Fair enough. Lana realized she wasn’t sure what day it was, herself, and that probably had nothing to do with a potential concussion. “I’d ask if you remember who the president is, but I guess that’s changed too recently. Know my name, at least?”
“Are you my Dad?” He smirked too soon afterward for it to be a serious question. “I think I’m all there upstairs. Just hurts like hell. And the light’s a little bright.”
Lana glanced up at the gray sky. That was probably a bad sign. But he seemed fully conscious, at least, and not slurring his speech, or having trouble paying attention. If his brain was bruised, or he had internal bleeding, or anything dangerous like that, there was no way to be sure of it now. They’d just have to make sure he took it easy until they were somewhere those things could be ruled out.

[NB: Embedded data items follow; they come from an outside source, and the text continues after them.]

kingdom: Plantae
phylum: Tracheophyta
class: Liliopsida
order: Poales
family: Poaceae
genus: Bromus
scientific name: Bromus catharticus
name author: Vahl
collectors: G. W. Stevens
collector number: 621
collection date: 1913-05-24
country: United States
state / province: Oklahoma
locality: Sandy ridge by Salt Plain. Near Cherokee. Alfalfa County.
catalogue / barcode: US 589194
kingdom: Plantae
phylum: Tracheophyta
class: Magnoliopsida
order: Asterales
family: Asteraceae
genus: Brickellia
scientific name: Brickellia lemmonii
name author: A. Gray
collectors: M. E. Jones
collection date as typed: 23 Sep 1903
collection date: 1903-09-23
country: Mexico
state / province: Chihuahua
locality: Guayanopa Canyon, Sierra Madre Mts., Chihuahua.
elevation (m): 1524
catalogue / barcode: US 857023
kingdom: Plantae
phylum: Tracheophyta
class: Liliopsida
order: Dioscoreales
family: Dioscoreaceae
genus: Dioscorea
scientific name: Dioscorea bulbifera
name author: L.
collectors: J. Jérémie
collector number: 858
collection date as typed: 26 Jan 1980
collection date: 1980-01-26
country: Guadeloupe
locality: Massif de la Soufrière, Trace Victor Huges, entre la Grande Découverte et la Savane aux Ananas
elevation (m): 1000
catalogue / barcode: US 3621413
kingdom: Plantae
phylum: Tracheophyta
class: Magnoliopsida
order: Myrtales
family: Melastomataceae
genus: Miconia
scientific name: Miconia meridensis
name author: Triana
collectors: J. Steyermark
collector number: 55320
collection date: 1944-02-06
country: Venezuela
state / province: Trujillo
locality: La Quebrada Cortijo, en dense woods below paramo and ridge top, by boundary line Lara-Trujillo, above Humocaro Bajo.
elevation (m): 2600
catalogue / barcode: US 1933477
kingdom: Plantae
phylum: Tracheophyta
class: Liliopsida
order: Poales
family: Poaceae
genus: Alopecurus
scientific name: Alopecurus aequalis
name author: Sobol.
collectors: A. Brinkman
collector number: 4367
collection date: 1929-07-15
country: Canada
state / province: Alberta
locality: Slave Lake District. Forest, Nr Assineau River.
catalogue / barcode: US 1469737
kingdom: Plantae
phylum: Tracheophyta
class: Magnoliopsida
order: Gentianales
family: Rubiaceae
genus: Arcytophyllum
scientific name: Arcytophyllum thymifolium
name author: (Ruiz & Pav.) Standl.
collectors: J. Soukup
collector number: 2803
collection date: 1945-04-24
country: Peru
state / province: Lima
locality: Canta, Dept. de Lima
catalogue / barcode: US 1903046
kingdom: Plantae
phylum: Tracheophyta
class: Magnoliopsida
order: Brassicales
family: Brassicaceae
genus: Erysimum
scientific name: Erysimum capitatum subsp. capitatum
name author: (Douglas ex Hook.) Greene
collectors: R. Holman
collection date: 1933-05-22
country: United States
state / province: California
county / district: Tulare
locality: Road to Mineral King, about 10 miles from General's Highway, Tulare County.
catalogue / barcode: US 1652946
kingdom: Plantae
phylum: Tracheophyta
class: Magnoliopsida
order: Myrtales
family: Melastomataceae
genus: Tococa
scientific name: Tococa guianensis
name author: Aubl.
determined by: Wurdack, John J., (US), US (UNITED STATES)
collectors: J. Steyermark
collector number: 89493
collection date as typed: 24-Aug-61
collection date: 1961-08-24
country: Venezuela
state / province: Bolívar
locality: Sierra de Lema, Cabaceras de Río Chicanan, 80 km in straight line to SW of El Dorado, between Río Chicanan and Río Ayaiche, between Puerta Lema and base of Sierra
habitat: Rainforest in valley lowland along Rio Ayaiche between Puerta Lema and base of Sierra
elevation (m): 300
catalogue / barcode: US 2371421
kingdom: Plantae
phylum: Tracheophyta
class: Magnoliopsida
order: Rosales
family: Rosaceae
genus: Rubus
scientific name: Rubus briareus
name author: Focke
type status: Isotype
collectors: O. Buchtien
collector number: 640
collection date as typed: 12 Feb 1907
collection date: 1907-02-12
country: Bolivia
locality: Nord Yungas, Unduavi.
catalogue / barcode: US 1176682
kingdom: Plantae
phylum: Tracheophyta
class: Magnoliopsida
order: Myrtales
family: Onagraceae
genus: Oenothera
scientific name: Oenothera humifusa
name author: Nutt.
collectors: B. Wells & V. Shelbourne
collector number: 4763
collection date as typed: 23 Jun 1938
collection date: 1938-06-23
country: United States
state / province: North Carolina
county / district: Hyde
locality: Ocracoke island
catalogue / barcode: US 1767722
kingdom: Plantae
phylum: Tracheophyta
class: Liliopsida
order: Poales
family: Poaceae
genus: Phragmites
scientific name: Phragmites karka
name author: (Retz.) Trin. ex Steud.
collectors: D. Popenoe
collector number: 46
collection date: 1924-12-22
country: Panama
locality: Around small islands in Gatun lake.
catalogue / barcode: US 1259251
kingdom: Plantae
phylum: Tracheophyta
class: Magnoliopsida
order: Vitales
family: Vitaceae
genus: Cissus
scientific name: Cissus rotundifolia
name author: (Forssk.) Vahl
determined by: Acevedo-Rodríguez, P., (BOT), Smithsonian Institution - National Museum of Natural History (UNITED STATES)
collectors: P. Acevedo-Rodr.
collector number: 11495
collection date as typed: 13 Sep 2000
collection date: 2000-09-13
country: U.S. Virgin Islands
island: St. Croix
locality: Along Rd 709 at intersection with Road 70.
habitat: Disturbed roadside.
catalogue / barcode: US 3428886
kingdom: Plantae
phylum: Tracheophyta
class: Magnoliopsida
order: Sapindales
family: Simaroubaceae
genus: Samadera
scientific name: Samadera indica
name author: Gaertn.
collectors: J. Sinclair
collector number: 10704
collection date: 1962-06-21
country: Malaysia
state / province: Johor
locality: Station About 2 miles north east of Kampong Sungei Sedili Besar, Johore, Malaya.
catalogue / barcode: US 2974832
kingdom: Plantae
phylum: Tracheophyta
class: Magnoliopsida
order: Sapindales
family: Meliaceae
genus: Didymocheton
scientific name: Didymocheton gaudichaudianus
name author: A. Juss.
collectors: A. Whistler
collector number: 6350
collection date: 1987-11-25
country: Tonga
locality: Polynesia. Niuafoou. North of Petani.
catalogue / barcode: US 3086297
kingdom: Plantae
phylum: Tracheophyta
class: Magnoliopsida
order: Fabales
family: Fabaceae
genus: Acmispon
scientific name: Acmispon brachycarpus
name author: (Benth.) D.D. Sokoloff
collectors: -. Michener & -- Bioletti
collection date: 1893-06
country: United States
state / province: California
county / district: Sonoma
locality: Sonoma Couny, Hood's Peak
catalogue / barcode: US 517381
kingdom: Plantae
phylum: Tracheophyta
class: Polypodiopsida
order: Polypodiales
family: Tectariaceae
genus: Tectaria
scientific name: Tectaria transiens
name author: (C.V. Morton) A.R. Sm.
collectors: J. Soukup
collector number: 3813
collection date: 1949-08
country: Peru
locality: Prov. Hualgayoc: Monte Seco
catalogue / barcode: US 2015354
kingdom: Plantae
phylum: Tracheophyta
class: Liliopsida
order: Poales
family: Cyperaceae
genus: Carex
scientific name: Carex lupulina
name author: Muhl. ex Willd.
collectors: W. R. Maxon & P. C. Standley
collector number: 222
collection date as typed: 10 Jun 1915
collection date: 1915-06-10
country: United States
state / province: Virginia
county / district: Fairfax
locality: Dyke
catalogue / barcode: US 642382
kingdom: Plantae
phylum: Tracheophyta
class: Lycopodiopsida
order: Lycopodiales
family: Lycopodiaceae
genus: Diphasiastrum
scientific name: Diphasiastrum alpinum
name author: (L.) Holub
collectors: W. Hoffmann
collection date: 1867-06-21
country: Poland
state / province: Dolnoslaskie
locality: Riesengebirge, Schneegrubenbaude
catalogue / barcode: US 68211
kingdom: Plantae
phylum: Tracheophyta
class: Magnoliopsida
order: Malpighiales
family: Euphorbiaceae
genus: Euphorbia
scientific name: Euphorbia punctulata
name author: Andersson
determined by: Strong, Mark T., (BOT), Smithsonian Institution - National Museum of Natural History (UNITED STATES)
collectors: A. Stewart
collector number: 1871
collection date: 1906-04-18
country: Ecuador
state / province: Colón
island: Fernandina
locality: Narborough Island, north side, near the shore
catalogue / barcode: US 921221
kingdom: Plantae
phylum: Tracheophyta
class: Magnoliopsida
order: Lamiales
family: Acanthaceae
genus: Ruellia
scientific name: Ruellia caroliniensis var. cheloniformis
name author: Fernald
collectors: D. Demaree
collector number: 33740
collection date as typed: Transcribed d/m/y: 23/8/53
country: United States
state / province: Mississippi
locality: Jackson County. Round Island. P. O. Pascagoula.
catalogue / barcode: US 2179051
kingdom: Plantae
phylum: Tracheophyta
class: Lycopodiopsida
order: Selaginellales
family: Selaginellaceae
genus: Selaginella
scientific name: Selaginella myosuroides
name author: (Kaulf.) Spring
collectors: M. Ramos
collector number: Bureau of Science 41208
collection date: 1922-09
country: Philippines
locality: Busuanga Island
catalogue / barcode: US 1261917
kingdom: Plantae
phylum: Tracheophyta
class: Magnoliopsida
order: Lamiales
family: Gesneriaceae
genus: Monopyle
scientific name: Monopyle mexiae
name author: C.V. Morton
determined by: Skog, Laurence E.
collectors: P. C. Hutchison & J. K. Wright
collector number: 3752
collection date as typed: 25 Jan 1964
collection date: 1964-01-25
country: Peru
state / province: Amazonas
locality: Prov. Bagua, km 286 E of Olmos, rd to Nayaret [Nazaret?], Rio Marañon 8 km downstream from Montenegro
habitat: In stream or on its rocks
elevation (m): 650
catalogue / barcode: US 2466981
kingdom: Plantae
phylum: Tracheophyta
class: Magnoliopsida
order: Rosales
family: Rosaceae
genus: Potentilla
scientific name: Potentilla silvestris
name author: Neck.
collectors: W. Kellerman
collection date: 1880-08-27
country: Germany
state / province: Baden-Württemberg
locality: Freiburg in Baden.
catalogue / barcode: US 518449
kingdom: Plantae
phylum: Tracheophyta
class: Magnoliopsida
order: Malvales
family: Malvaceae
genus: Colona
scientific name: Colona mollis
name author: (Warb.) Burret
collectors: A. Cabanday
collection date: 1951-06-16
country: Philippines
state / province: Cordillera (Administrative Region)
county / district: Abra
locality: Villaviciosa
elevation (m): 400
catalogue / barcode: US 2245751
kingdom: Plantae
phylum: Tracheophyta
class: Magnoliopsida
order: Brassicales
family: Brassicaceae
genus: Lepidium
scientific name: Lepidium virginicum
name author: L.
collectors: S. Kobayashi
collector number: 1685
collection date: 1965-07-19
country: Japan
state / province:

“Alright. Let’s get you out of the truck. It’s wrecked, but we’ve still got the gas.”
By the time she’d helped him down from the back, Caleb was standing and leaning against Lana’s mother. He was recovering quickly, but still dizzy. So, after checking in with him, Lana and Elizabeth left them sitting by the truck to rest while they started checking cars. After an hour or so of searching, they found one unlocked and in good enough shape to drive. Caleb had to hotwire it, but they used some spare hosing in Chester’s toolbox to move the gas over a bit at a time.
Then they were back on the road, Lana at the wheel. Banged up, exhausted, injured, but alive.
As long as they had that, Lana figured, there was always a chance that tomorrow would be better.
CHAPTER TWENTY-ONE
ELIZABETH
Outside Springfield, CO
Sunday, July 22nd, 2:17 pm CST
For two days, Elizabeth shared the driving with Lana. They made their way well south of Kansas City and kept far away from anything that smacked of Apex. Twice, they found fresh gas, and the little Toyota sedan they’d managed to get going had okay mileage, all things considered.
Food and water were a problem, but they found a few bottles in the trunk of the car that they boiled and then rationed out as well as they could. Lana’s pack had three MREs in it, so they split those every eight hours or so, just to keep a little bit of food in their stomachs. They didn’t stop except to scavenge for gas and the heat in the car was enough to take the bite out of the cold nights.